# Macquarie or Commsec for CFDs?



## Billionaire (27 April 2008)

Hi,

I'm fairly new to CFD's but have been (pt) trading shares and options for 10 years now. I'm also an old Sanford customer, and now Commsec. 

My options are basically commsec and Macquarie - the safest from going bust in a worst case scenario (IMHO). 

Can anyone share any opinions on the Macquarie or Commsec platform? Charting facilities? 

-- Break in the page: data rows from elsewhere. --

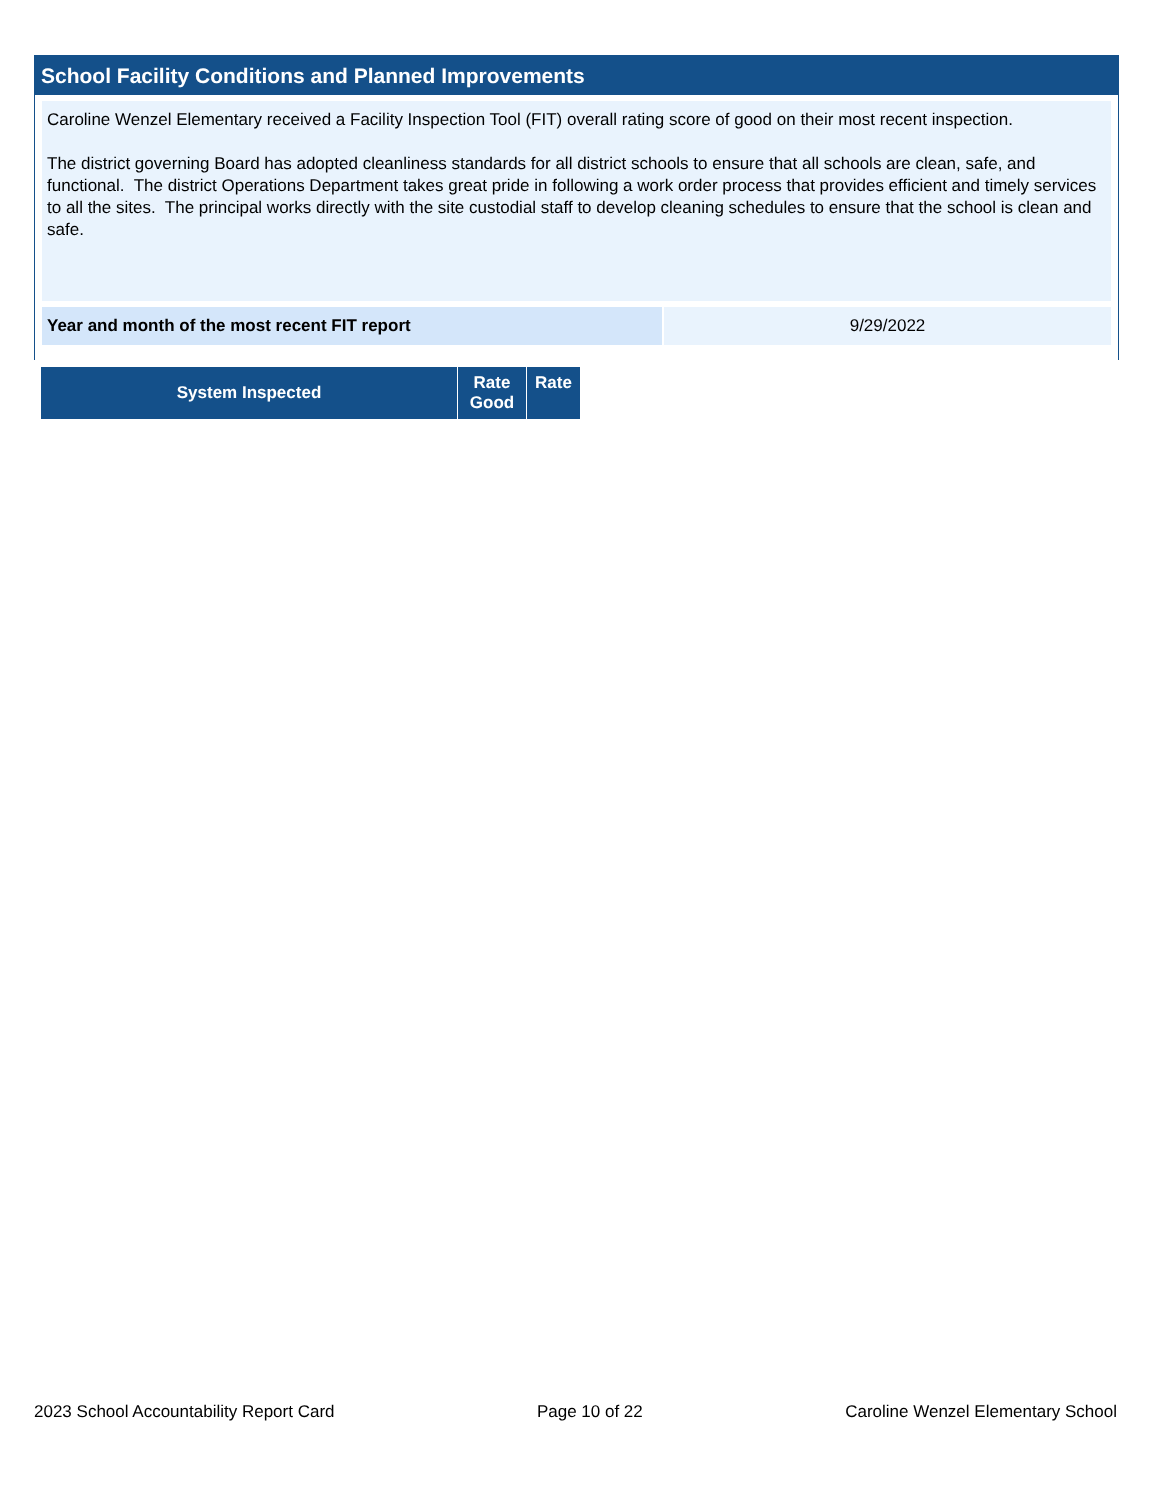School Facility Conditions and Planned Improvements
Caroline Wenzel Elementary received a Facility Inspection Tool (FIT) overall rating score of good on their most recent inspection.
The district governing Board has adopted cleanliness standards for all district schools to ensure that all schools are clean, safe, and functional. The district Operations Department takes great pride in following a work order process that provides efficient and timely services to all the sites. The principal works directly with the site custodial staff to develop cleaning schedules to ensure that the school is clean and safe.
| Year and month of the most recent FIT report | 9/29/2022 |
| System Inspected | Rate Good | Rate |
| --- | --- | --- |
2023 School Accountability Report Card Page 10 of 22 Caroline Wenzel Elementary School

Also, and I know this if way off topic, but does CityIndex allow you to trade Aussie stocks/cfds?

Thanks in advance!


----------



## sam76 (27 April 2008)

PRIME has no charting facilities.


----------



## Billionaire (27 April 2008)

No Charting facilities... (hmph!)

I'll be trading at work, so I guess I'll be signing up with Commsec (at least for now)...

Thanks


----------



## Tukker (12 October 2011)

Is perhaps this thread worthy of an update?  

What say our experienced ones?  I am looking to make a dabble in cfds and think Macquarie has what im looking for.

Regulation, service, value.

- 500+ ASX listed securities 
- Direct market price
- Minimum of $10 then from 0.06% to 0.16%(of Contract value)depending on turnover. (little pricey) 
- Stand alone - web browser 
- with GSL - from 1% - without GSL - from 5%
- +/- 2.5% RBA overnight cash rate
- standard stop loss - free. GSL - price quoted at time of order, from 0.20% 
- Bank account security for your funds

Any other ideas to be shared?


----------



## LostMyShirt (16 October 2011)

I did ve Maq Prime a call the other day as on an old thread somewher, _Nomore4s_ mentioned he had achieved some satisfaction with them. They do require 5K minimum balance, and am unaware of their platform.

If it is true they have no charting facility, it would be worth going with one that does, and also offers DMA, for an extra broker charge.

IG Markets is going to be my provider for DMA's. Their charges are fair, the charting is sub-par, but it works and can always be checked on another website for comparison.

I do realize that your thread was not asking about IG, but since I am an account holder I just thought it would be benificial to mention. I will also say that their DMA-CFD range, I believe, is not equal the the amount that Maq prime boasts. I think so, I don't know - haven't done a comparison.


----------